MoonPay releases open-source wallet standard for AI agents


MoonPay has released an open-source wallet standard designed to let AI agents hold funds and execute transactions across blockchains, addressing a key gap in how autonomous software interacts with crypto systems.
According to Monday’s announcement, the standard introduces a shared way for AI agents to access and use wallets across tools and blockchains, replacing fragmented setups where each system manages its own keys and balances. It allows agents to operate from a single pool of funds rather than across multiple disconnected accounts.
“AI agents can employ standard building blocks, such as APIs, to communicate with other agents and humans, receive and send money, and access and interact with the internet,” according to researchers at MIT Sloan.
MoonPay said recent efforts to enable machine-driven payments focus on transaction rails but do not address how wallets and keys are managed.
The new system stores private keys in an encrypted local vault and signs transactions in an isolated process, keeping keys out of the AI agent’s runtime. It also includes policy controls that let users set spending limits and restrictions before transactions are approved.

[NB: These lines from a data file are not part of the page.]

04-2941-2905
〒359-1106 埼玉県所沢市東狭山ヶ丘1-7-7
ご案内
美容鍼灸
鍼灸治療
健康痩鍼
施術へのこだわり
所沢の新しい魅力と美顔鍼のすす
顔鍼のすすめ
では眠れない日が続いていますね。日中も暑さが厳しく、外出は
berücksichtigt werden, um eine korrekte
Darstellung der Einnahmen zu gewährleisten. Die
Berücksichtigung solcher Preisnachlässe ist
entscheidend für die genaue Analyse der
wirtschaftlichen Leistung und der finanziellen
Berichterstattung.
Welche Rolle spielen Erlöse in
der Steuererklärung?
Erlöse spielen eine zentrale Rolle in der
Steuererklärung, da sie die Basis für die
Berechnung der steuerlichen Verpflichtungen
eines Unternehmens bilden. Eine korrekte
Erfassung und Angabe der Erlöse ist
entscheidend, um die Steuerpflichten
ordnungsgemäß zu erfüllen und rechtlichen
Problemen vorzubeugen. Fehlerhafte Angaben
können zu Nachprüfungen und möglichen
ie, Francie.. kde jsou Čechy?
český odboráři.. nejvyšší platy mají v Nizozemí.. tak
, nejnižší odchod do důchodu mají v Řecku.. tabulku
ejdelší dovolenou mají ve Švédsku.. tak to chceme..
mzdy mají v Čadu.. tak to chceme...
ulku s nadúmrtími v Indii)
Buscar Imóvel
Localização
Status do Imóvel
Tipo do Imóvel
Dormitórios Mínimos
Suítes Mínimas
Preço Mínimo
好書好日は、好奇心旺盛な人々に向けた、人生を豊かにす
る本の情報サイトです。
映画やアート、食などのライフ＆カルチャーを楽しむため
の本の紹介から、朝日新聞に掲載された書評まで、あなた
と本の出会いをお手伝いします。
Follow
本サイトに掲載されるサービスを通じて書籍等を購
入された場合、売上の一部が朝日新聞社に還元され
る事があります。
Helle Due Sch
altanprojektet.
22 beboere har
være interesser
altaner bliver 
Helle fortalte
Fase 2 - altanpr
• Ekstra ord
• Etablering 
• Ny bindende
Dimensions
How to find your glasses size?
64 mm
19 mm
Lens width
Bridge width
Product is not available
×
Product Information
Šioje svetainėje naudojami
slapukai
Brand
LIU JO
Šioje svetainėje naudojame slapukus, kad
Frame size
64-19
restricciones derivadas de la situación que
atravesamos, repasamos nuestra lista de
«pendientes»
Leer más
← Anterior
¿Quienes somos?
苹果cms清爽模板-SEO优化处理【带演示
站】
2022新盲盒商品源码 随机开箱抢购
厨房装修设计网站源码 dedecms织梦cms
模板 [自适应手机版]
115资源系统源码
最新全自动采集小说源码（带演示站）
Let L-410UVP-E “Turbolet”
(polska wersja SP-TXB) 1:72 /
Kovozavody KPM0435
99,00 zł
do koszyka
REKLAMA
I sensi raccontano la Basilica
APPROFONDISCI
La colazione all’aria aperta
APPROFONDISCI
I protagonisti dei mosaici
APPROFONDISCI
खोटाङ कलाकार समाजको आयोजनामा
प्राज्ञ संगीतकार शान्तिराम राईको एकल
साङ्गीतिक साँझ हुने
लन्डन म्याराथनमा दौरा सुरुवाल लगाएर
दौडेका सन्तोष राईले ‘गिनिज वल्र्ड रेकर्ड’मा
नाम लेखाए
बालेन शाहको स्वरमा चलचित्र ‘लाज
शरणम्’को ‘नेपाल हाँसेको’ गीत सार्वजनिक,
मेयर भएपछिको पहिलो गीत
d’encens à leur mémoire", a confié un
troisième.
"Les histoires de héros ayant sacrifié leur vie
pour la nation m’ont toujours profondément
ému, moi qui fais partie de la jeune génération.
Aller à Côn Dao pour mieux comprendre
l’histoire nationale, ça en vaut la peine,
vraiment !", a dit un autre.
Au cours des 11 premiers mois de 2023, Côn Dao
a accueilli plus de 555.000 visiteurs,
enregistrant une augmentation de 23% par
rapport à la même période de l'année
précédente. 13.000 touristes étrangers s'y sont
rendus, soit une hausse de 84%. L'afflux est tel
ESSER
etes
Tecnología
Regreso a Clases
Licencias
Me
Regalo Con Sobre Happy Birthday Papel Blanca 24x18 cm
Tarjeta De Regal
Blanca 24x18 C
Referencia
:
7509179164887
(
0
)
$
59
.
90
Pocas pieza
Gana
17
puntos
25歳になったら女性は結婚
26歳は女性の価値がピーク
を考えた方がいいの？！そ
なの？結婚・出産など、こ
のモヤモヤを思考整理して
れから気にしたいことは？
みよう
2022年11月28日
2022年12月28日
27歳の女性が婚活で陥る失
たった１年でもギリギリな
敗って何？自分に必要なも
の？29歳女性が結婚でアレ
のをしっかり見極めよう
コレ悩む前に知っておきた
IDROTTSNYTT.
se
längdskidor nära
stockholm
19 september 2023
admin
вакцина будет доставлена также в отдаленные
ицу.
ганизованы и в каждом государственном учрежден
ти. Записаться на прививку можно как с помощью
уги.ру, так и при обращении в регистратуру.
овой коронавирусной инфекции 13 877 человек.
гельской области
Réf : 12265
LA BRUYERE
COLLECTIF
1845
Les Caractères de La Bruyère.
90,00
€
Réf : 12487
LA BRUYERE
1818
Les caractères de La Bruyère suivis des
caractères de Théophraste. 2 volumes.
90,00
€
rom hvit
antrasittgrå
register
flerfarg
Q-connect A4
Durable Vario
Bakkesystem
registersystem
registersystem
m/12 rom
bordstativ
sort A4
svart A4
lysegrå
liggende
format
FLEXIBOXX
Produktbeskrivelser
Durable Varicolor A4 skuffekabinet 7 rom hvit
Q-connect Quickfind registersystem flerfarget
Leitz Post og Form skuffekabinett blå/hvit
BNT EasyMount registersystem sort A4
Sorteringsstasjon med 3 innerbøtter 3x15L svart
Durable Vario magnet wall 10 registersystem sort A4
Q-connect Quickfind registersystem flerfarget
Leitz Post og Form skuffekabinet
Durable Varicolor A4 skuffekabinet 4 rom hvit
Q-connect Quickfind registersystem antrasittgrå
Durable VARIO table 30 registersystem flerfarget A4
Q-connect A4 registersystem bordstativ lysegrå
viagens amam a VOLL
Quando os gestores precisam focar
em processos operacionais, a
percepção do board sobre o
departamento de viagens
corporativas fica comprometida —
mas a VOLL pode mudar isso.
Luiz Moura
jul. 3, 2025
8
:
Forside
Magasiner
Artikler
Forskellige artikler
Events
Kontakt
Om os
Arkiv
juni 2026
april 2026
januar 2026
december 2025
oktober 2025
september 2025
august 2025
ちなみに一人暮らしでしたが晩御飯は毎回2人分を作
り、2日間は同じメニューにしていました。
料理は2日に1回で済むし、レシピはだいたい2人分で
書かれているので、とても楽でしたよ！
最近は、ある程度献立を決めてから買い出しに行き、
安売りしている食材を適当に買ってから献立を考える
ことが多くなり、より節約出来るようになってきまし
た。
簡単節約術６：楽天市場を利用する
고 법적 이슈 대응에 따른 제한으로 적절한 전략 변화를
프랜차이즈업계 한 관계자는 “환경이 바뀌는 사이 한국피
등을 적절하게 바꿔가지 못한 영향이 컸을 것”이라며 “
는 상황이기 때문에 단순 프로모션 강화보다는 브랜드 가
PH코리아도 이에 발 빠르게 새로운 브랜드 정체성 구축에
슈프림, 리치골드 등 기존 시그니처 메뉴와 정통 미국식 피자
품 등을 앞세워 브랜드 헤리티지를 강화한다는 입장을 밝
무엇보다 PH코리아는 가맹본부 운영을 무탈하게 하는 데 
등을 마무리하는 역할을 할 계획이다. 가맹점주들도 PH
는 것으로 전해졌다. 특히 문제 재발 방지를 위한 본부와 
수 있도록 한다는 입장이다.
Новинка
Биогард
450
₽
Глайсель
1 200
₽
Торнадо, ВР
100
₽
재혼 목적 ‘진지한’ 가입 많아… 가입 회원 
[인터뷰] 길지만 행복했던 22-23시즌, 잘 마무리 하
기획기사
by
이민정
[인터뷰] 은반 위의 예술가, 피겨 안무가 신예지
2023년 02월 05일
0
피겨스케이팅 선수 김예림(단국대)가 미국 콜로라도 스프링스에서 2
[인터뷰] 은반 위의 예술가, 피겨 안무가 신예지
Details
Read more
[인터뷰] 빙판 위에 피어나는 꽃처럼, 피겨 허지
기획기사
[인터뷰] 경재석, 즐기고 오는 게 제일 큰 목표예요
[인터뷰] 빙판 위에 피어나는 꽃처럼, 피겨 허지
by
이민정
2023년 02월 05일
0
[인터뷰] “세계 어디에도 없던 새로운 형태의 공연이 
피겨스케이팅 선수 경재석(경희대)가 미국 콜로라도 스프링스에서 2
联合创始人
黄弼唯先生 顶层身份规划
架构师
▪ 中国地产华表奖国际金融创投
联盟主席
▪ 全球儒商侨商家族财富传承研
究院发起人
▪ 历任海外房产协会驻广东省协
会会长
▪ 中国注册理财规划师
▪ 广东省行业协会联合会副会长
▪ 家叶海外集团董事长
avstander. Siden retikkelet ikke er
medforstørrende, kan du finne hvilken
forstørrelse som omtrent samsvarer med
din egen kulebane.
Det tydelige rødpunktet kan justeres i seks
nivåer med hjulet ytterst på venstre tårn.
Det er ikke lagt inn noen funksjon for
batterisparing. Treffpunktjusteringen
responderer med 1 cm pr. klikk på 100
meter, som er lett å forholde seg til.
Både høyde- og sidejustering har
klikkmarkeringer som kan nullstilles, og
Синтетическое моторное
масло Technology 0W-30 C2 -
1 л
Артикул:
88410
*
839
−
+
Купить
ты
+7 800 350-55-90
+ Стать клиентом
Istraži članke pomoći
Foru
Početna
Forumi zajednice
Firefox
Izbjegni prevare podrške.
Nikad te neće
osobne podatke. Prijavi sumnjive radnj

The standard is open source and modular, with components covering storage, signing, policy controls and chain support, and is available through developer platforms including GitHub, npm and PyPI.
Founded in 2019, MoonPay is a financial technology company that provides infrastructure for businesses and consumers to move funds between fiat and digital assets, offering services such as on- and off-ramps, trading and crypto payments across global markets.
The company said more than a dozen companies contributed to the new specification, including PayPal, OKX and Circle, alongside several blockchain foundations and infrastructure providers.
Related: MoonPay launches enterprise stablecoin suite with M0, taps ex-Paxos leaders
Companies expand tools for AI-driven crypto transactions
Crypto companies are increasingly building infrastructure to support AI agents as economic actors.
In a separate announcement on Monday, BitGo, a digital asset custody and infrastructure company, said it had launched a Model Context Protocol (MCP) server that allows AI-driven tools to access its developer platform using natural language, enabling agents to navigate wallet functions, transaction flows and staking systems.
The integration connects BitGo’s infrastructure to AI-native development environments, allowing tools such as ChatGPT and code editors to retrieve documentation, API references and product information directly within workflows.
The move reflects a broader push to integrate crypto services into AI systems, as companies experiment with ways for software to interact with financial infrastructure without relying on traditional user interfaces.
Other efforts have focused on enabling machine-driven payments, including Coinbase’s x402 protocol, which enables stablecoin transfers over HTTP for APIs, apps and AI agents, as well as tools launched last week by Visa and Stripe-backed Tempo that allow AI systems to initiate payments and execute transactions programmatically.